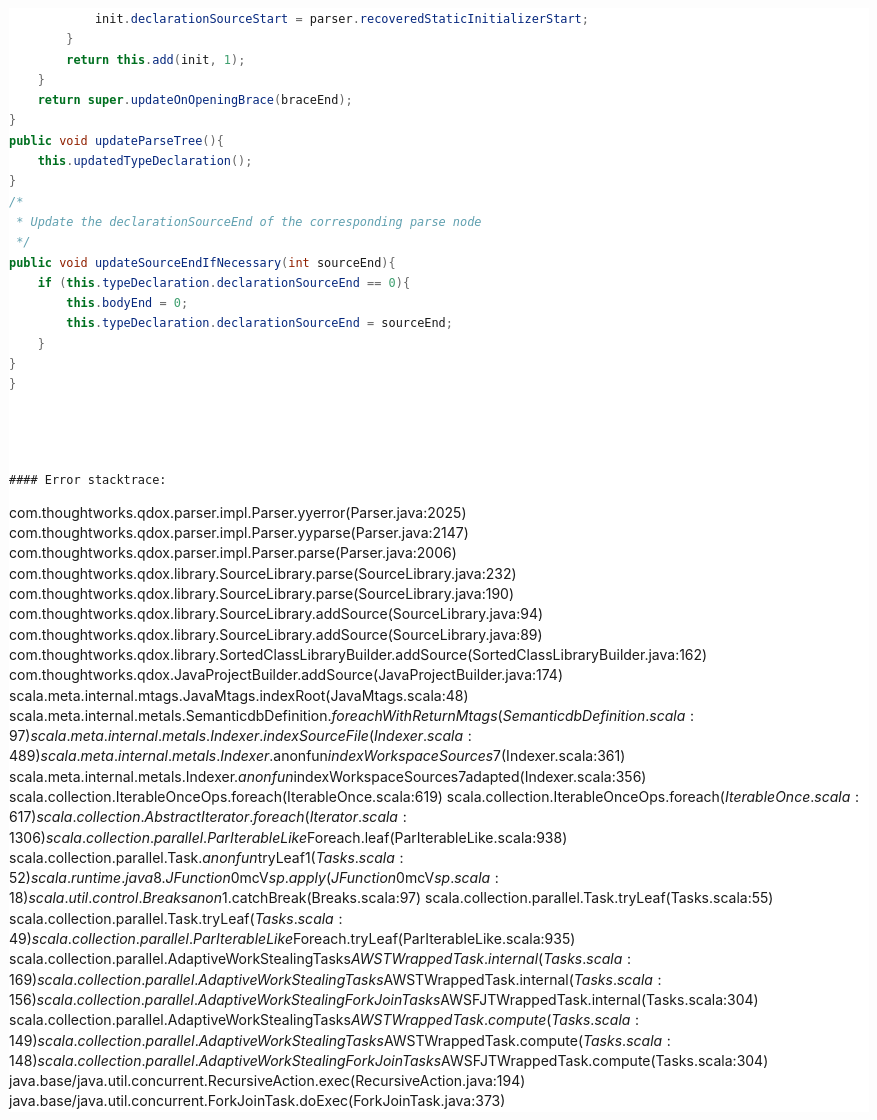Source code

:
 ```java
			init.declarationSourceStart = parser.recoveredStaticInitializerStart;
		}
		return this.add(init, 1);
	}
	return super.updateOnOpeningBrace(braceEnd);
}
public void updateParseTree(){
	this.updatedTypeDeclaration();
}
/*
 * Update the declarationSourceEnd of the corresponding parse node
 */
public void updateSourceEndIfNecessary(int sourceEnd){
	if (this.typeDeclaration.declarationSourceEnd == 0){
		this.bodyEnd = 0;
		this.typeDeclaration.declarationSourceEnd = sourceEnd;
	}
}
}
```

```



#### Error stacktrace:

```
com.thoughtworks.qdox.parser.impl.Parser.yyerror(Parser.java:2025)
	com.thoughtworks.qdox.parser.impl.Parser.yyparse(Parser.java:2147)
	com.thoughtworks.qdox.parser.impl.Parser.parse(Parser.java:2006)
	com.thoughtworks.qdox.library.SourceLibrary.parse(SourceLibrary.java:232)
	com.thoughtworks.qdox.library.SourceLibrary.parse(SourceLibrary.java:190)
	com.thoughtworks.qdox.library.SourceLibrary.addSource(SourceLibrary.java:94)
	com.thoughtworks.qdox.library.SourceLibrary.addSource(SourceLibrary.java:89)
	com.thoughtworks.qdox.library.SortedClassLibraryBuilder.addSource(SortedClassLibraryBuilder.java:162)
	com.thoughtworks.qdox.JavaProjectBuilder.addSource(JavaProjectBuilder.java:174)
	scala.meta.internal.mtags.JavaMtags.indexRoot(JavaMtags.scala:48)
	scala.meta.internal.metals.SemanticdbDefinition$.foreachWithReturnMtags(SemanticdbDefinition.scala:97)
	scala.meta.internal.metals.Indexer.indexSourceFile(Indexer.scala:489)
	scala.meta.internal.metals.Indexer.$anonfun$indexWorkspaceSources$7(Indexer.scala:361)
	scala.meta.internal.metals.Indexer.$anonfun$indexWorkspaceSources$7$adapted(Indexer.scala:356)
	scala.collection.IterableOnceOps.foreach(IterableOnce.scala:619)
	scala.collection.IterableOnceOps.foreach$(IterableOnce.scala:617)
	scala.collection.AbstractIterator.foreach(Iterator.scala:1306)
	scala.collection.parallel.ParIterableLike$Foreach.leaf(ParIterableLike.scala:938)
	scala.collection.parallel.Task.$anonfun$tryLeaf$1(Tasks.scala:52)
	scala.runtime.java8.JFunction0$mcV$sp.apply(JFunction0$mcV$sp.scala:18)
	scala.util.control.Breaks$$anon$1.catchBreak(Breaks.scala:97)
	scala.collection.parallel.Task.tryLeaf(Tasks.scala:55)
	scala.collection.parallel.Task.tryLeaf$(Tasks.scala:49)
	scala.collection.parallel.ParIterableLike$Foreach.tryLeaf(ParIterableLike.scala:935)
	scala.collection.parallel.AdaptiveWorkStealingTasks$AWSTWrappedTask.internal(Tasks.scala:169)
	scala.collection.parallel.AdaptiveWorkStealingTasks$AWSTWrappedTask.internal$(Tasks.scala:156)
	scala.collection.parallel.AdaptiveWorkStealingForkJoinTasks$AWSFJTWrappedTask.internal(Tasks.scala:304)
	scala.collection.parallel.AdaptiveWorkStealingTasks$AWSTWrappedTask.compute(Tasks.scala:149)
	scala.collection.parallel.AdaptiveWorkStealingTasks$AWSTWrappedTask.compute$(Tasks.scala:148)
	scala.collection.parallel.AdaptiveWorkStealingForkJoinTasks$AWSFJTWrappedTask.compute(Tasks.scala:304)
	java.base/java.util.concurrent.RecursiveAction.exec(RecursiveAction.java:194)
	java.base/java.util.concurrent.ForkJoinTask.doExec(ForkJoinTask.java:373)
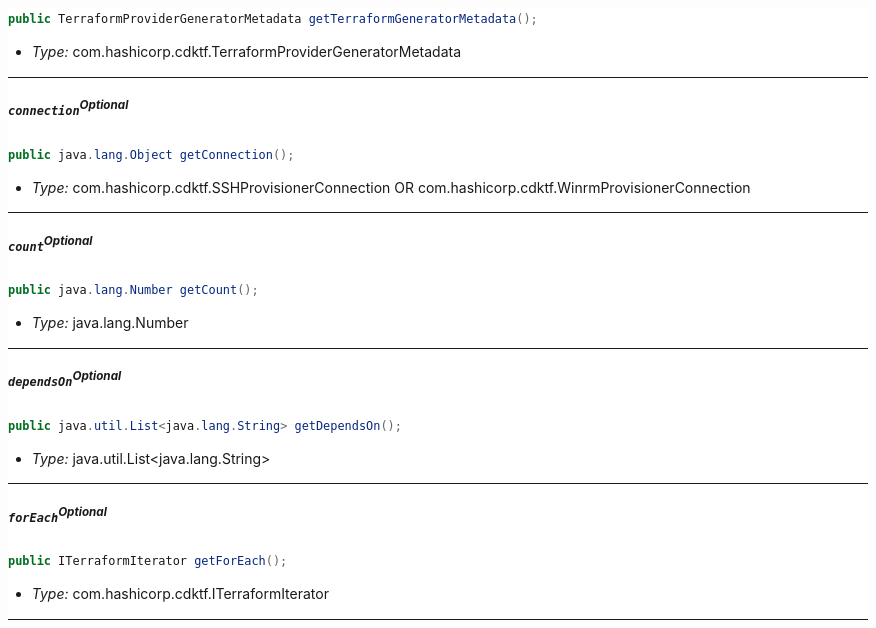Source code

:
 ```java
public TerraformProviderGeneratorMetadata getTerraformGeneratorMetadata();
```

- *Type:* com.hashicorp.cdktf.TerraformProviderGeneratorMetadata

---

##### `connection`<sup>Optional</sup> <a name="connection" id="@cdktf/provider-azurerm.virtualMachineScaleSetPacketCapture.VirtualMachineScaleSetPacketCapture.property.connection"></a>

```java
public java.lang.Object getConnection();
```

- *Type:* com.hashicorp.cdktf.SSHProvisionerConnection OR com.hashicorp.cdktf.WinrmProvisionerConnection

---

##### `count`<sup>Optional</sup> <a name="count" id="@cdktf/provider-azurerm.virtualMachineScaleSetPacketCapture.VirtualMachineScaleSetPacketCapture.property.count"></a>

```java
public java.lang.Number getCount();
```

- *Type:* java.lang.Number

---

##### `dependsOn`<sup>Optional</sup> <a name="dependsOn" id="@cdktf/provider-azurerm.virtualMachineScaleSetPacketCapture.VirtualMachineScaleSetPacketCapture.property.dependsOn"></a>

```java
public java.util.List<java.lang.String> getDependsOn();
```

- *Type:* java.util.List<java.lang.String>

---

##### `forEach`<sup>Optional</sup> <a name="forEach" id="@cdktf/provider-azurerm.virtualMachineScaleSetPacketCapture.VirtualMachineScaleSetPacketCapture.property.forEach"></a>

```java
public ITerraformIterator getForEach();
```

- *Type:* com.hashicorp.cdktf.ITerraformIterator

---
.....
> _About this task_
Nothing but the lines from the first line of the records above to the line with "scala.collection.parallel.Task.tryLeaf(Tasks.scala:55)", inclusive, should be transcribed exactly, and the pictures must be left out.

> _Solution below_
Source code

:
 ```java
			init.declarationSourceStart = parser.recoveredStaticInitializerStart;
		}
		return this.add(init, 1);
	}
	return super.updateOnOpeningBrace(braceEnd);
}
public void updateParseTree(){
	this.updatedTypeDeclaration();
}
/*
 * Update the declarationSourceEnd of the corresponding parse node
 */
public void updateSourceEndIfNecessary(int sourceEnd){
	if (this.typeDeclaration.declarationSourceEnd == 0){
		this.bodyEnd = 0;
		this.typeDeclaration.declarationSourceEnd = sourceEnd;
	}
}
}
```

```



#### Error stacktrace:

```
com.thoughtworks.qdox.parser.impl.Parser.yyerror(Parser.java:2025)
	com.thoughtworks.qdox.parser.impl.Parser.yyparse(Parser.java:2147)
	com.thoughtworks.qdox.parser.impl.Parser.parse(Parser.java:2006)
	com.thoughtworks.qdox.library.SourceLibrary.parse(SourceLibrary.java:232)
	com.thoughtworks.qdox.library.SourceLibrary.parse(SourceLibrary.java:190)
	com.thoughtworks.qdox.library.SourceLibrary.addSource(SourceLibrary.java:94)
	com.thoughtworks.qdox.library.SourceLibrary.addSource(SourceLibrary.java:89)
	com.thoughtworks.qdox.library.SortedClassLibraryBuilder.addSource(SortedClassLibraryBuilder.java:162)
	com.thoughtworks.qdox.JavaProjectBuilder.addSource(JavaProjectBuilder.java:174)
	scala.meta.internal.mtags.JavaMtags.indexRoot(JavaMtags.scala:48)
	scala.meta.internal.metals.SemanticdbDefinition$.foreachWithReturnMtags(SemanticdbDefinition.scala:97)
	scala.meta.internal.metals.Indexer.indexSourceFile(Indexer.scala:489)
	scala.meta.internal.metals.Indexer.$anonfun$indexWorkspaceSources$7(Indexer.scala:361)
	scala.meta.internal.metals.Indexer.$anonfun$indexWorkspaceSources$7$adapted(Indexer.scala:356)
	scala.collection.IterableOnceOps.foreach(IterableOnce.scala:619)
	scala.collection.IterableOnceOps.foreach$(IterableOnce.scala:617)
	scala.collection.AbstractIterator.foreach(Iterator.scala:1306)
	scala.collection.parallel.ParIterableLike$Foreach.leaf(ParIterableLike.scala:938)
	scala.collection.parallel.Task.$anonfun$tryLeaf$1(Tasks.scala:52)
	scala.runtime.java8.JFunction0$mcV$sp.apply(JFunction0$mcV$sp.scala:18)
	scala.util.control.Breaks$$anon$1.catchBreak(Breaks.scala:97)
	scala.collection.parallel.Task.tryLeaf(Tasks.scala:55)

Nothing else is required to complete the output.